Gli concediamo perciò le
attenuanti generiche, ossia l’aver operato in sostituzione obbligata di una
classe politica peggio che inesistente, squalificata e inerme; ma non quelle
specifiche delle singole scelte. Se gli va dato atto di essere rimasto solo a
far fronte ad una gravissima emergenza, non gli si può riconoscere anche l’esclusività
degli atti compiuti quasi fossero gli unici che poteva compiere. Atti che –
opinione diffusa, e non solo di giornalisti e polemisti, ma anche di
costituzionalisti di vaglia – sono stati per alcuni delle «forzature» e per
altri «borderline».
Napolitano in questi ultimi tre
anni è stato lasciato solo e se l’è cavata egregiamente, ma se tanto è vero –
ed è vero! – bisogna anche ammettere che l’Italia è un paese disastrato –
politicamente, economicamente, finanziariamente ed eticamente – alla mercé di
decisioni straniere, irresponsabili, ancorché filtrate e garantite dalla
massima carica dello Stato, che invece responsabile è.
Insomma se dopo l’anomalia Monti,
ci sono state quelle di Letta e soprattutto di Renzi non si può non ammettere
che la democrazia italiana è a corto di ossigeno. Come può essere normale che
uno diventi capo del governo senza essere passato da una consultazione
elettorale? Come può essere normale che uno senza credenziale alcuna, se non
quella di un continuo sproloquiare in abbondanza di minacce e ingiurie, possa
conquistare la massima carica dell’esecutivo secondo un percorso di normalità?
Si può passare al vaglio atto dopo atto ogni iniziativa di Napolitano e magari
constatare che ognuno è in sé ineccepibile sotto il profilo costituzionale, ma
l’esito ottenuto è democraticamente incomprensibile e perciò inaccettabile. E
siccome il risultato di più atti normali non può essere che normale, nel
momento in cui si constata che comprensibile quanto meno non è, vuol dire che
il percorso ha avuto dei lati oscuri, che ha avuto passaggi viziati, che è
maturato in un ambiente torbido e degenerato.

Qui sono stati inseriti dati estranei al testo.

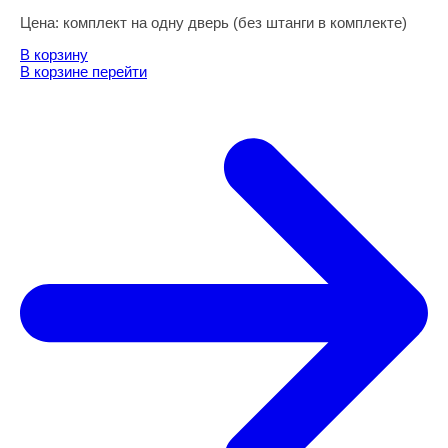
Цена:
комплект на одну дверь (без штанги в комплекте)
В корзину
В корзине
перейти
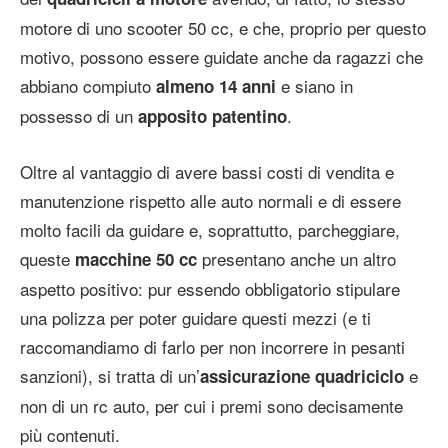
motore di uno scooter 50 cc, e che, proprio per questo
motivo, possono essere guidate anche da ragazzi che
abbiano compiuto
e siano in
almeno 14 anni
possesso di un
.
apposito patentino
Oltre al vantaggio di avere bassi costi di vendita e
manutenzione rispetto alle auto normali e di essere
molto facili da guidare e, soprattutto, parcheggiare,
queste
presentano anche un altro
macchine 50 cc
aspetto positivo: pur essendo obbligatorio stipulare
una polizza per poter guidare questi mezzi (e ti
raccomandiamo di farlo per non incorrere in pesanti
sanzioni), si tratta di un’
e
assicurazione quadriciclo
non di un rc auto, per cui i premi sono decisamente
più contenuti.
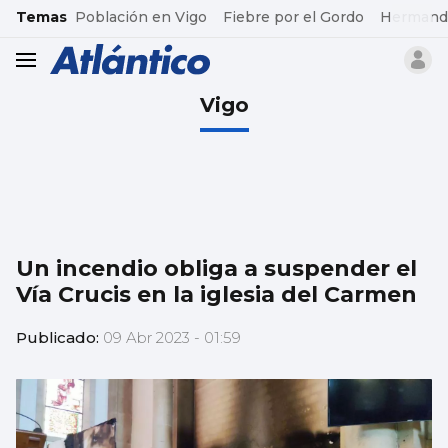
common.go-to-content
Temas
Población en Vigo
Fiebre por el Gordo
Hermand
header.menu.open
Vigo
Un incendio obliga a suspender el
Vía Crucis en la iglesia del Carmen
Publicado:
09 Abr 2023 - 01:59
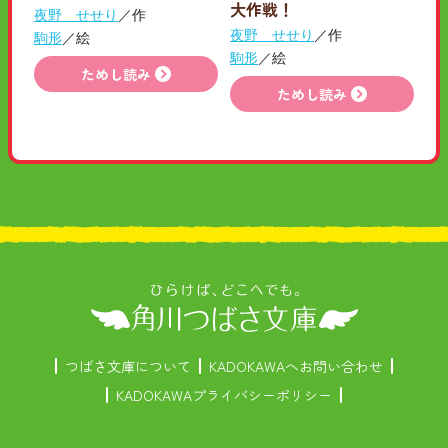
大作戦！
夜野 せせり
／作
夜野 せせり
／作
駒形
／絵
駒形
／絵
ためし読み
ためし読み
つばさ文庫について
KADOKAWAへお問い合わせ
KADOKAWAプライバシーポリシー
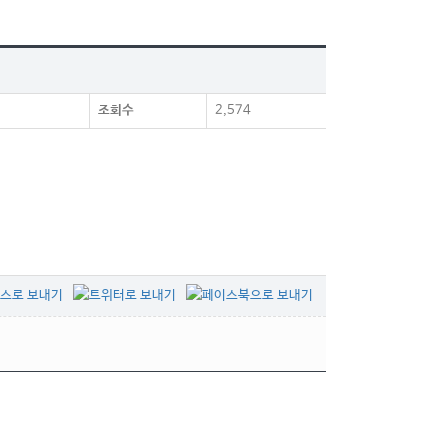
조회수
2,574
목록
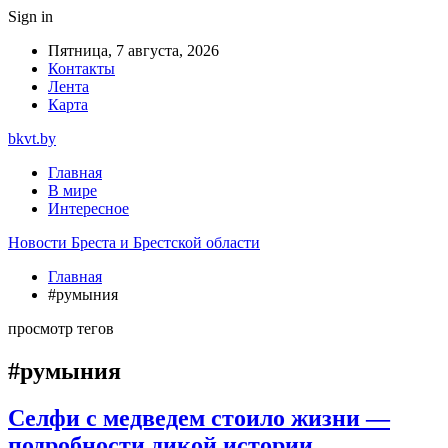
Sign in
Пятница, 7 августа, 2026
Контакты
Лента
Карта
bkvt.by
Главная
В мире
Интересное
Новости Бреста и Брестской области
Главная
#румыния
просмотр тегов
#румыния
Селфи с медведем стоило жизни —
подробности дикой истории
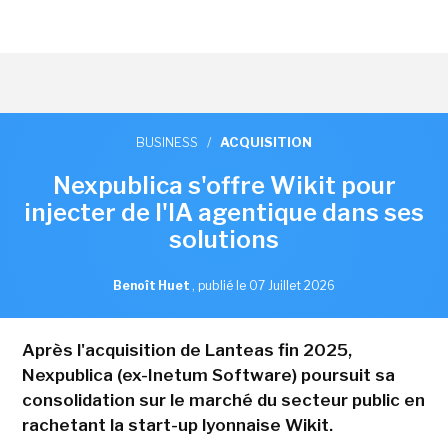
BUSINESS
/
ACQUISITION
Nexpublica s'offre Wikit pour
injecter de l'IA agentique dans ses
solutions
Benoît Huet
,
publié le 07 Juillet 2026
Après l'acquisition de Lanteas fin 2025,
Nexpublica (ex-Inetum Software) poursuit sa
consolidation sur le marché du secteur public en
rachetant la start-up lyonnaise Wikit.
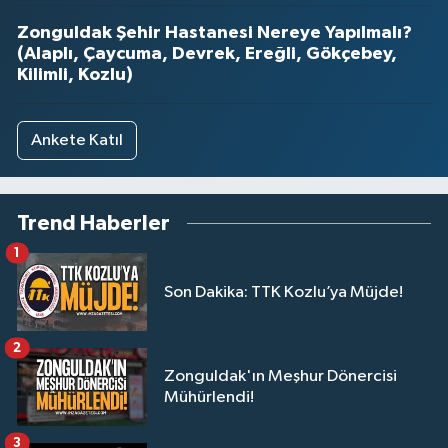
Zonguldak Şehir Hastanesi Nereye Yapılmalı?
(Alaplı, Çaycuma, Devrek, Ereğli, Gökçebey,
Kilimli, Kozlu)
Ankete Katıl
Trend Haberler
1
Son Dakika: TTK Kozlu’ya Müjde!
2
Zonguldak'ın Meşhur Dönercisi
Mühürlendi!
3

Di questa degenerazione politica
italiana Napolitano, in quanto Presidente della Repubblica, non ha colpa
specifica alcuna; ma non v’è dubbio che la gestione della degenerazione nel
tentativo di recuperare la condizione perduta è da attribuirla alle sue scelte.
Merito? Demerito? Bisognerebbe prima sapere e capire.
E’ su questo che si dovrebbe
aprire una discussione seria e profonda, senza accuse sommarie alla Becchi o
alla Travaglio, ma neppure senza incensamenti acritici che ricordano Plinio il
Giovane e il suo Panegirico di Traiano, ovvero la risposta a calco di De
Bortoli alla domanda autoapologetica di Napolitano.